Norwich hold Manchester City for goalless draw

Manuel Pellegrini’s team’s slim title aspirations damaged further at Carrow Road

Manchester City’s Vincent Kompany looks dejected after the game. Photograph: Alan Walter/Reuters
Manchester City’s Vincent Kompany looks dejected after the game. Photograph: Alan Walter/Reuters

Norwich 0 Manchester City 0

Manchester City’s title aspirations slipped further in a goalless draw at Carrow Road which did little to boost Norwich’s hopes of Barclays Premier League survival.

Manuel Pellegrini had said the visitors would need to win at least nine of their remaining 10 games to win the title, so victory at Norwich was a must.

But it was Alex Neil’s relegation-threatened side who came closest to scoring as Patrick Bamford hit the crossbar in the first half.

READ MORE

The point was just Norwich’s second in 10 games and the clean sheet was their first since their most recent win, over Southampton at the turn of the year, while City are nine points behind leaders Leicester.
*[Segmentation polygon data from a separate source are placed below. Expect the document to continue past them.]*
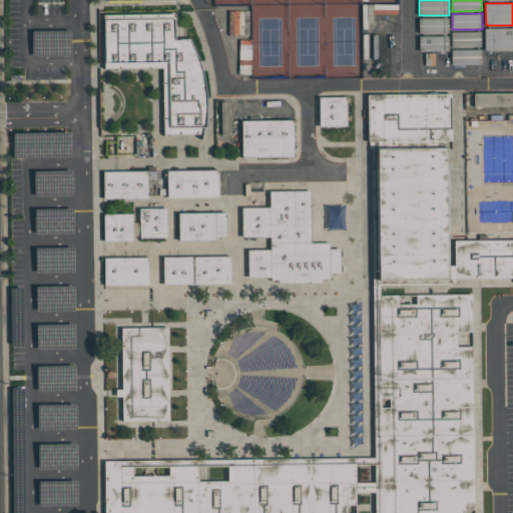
[(175,18),(176,62),(107,62),(107,20),(175,18)]
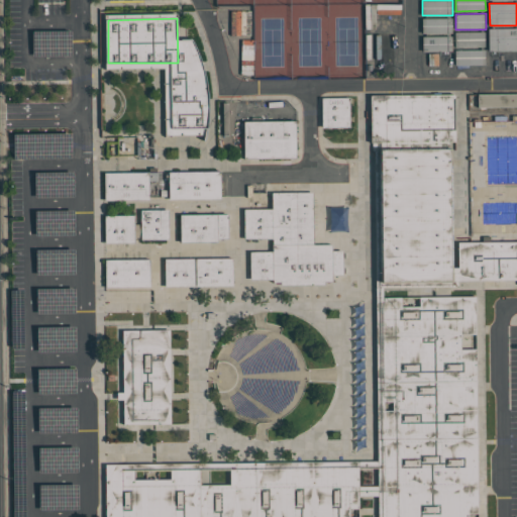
[(423,18),(452,18),(453,33),(423,33),(423,18)]
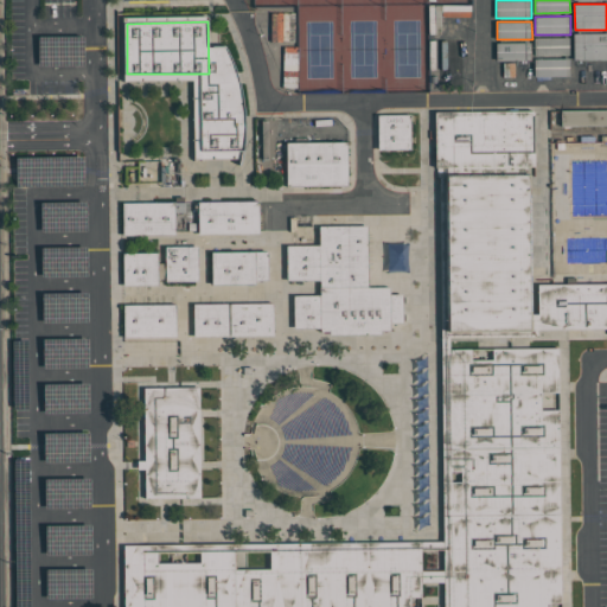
[(574,33),(606,33),(606,59),(575,59),(574,33)]
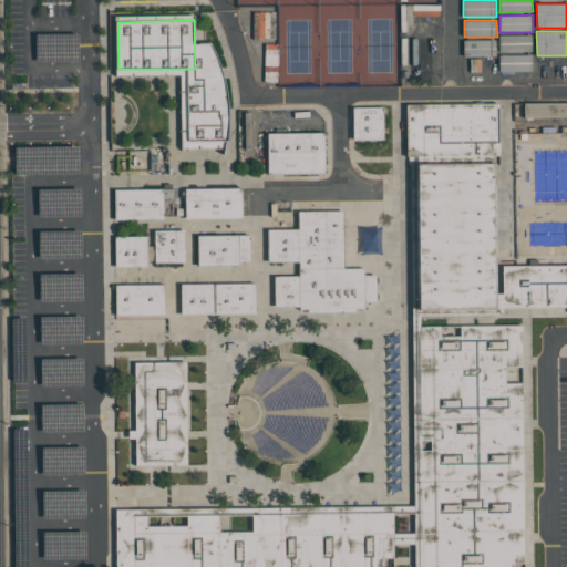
[(500,35),(532,34),(533,51),(500,52),(500,35)]
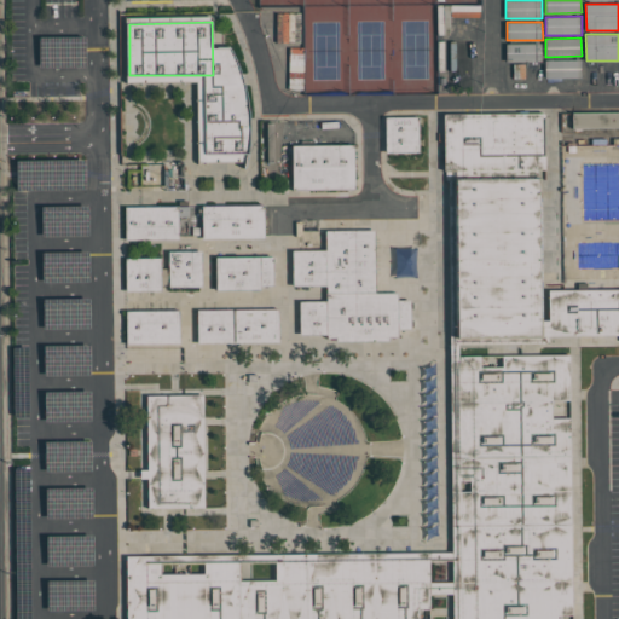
[(450,39),(468,39),(468,84),(450,84),(450,39)]
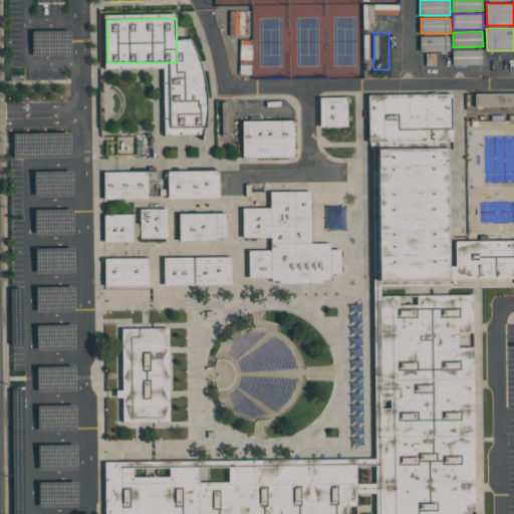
[(421,36),(450,36),(450,51),(421,51),(421,36)]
City now turn their attentions to Tuesday’s Champions League last-16 second leg with Dynamo Kiev and next Sunday’s Premier League derby with Manchester United.

For teams with title aspirations, victory at relegation candidates Norwich should be a formality. It was anything but for City, whose only half-decent performer was Sergio Aguero.

John Ruddy dealt unconvincingly with a free-kick from Aguero, who then shot narrowly wide across goal.

The Argentina striker next ran at the Norwich defence and Ruddy made a sharp save to his right.

Norwich were set up not to concede, having last claimed a clean sheet on January 2nd. A 3-0 FA Cup third-round loss to City at Carrow Road was the first fixture of that 11-game run, but the visitors showed nothing like the same cutting edge this time around.

On loan Chelsea striker Bamford came close to upsetting City on his first start.

Nicolas Otamendi allowed the ball to bounce and Bamford waited patiently for it to drop. Once it settled, he sweetly swung his left-foot and the result was a 25-yard volley which Joe Hart watched hit his crossbar.

That effort and a tackle by Jonny Howson on Aguero seemed to galvanise Norwich. Matt Jarvis, who switched to the right when Nathan Redmond limped off with what appeared to be a calf problem, next went close.

Jarvis’ deflected shot looped just wide and referee Jon Moss ruled there was no time to take the resulting corner, much to Gary O’Neil’s annoyance.

O’Neil was a nuisance throughout. The midfielder was one of a number of Norwich players who made a habit of bundling David Silva to ground as agricultural won over cultured play.

Still Aguero was City’s most threatening player, yet his efforts were not matched by team-mates.

The anonymous Wilfried Bony was replaced by Raheem Sterling and Aguero became the attacking focal point.

He tumbled into the area after running at Tim Klose, but Moss was correct in adjudging the foul to have taken place outside the area. Silva’s free-kick went into the wall. It summed up City’s efforts.

Dorrans shot wide for Norwich and Aguero blasted over as he tried to find an 88th-minute winner, but even he could not prevent the stalemate.